The so-called "right to be forgotten" is a new concept for an age in which nothing is any longer ephemeral. The web makes the past current. The principle at stake is not so much privacy as visibility. The wish to bury the past or doctor history may be perfectly understandable. The Rehabilitation of Offenders Act 1974 was, for instance, a humane measure intended to allow people with comparatively minor convictions to live down their previous errors or crimes. In theory, a conviction that is spent is regarded in law as though it never occurred.

The difficulty comes in trying to construct a law that makes practical sense. It is plainly inconsistent to treat one web address or url as permissible if published by a government or newspaper website but unlawful if published by a search engine. It creates a logistical nightmare for the likes of Google or Yahoo, forced to make multiple ethical and moral judgments which are more properly the concern of data or privacy regulators. Those difficulties are compounded by differences in geography – creating a Balkanised internet where varying results may be served in different territories. And it sets the internet companies on a slippery slope where they are being treated as data controllers or publishers rather than mere indexers and/or aggregators. The damage which this ruling can cause more than outweighs the court's good intentions to protect the individual rights of European citizens – a danger compounded by Viviane Reding, the European commissioner, in asserting that "the data belongs to the individual, not the company".

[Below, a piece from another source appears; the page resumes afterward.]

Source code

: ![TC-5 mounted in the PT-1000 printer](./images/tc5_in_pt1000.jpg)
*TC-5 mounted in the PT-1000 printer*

In one sense, Google and other internet giants have only themselves to blame for a generalised hostility towards them in Europe. They frequently behave like monopolists, pay as little tax as possible and set up their headquarters on those EU member states with the loosest regulatory framework and most underfunded privacy commissioners. But it would be harmful to European digital innovation if such rulings were to cause Google and other companies to close their offices on this side of the Atlantic, or to create wildly differential legal hurdles for our own entrepreneurs. By treating search engines differently from the original publisher of an article, the court has effectively prepared the ground for the notion of other sites with huge amounts of traffic being forced to take down information that is otherwise perfectly legal and accurate. The practical consequences of such a path could amount to a chilling of speech, if not actual censorship. It is easy to predict how a new "right to be forgotten" will be created by those with much to hide – and the resources to do so – as much as people with a genuine, even deserved, wish to move on.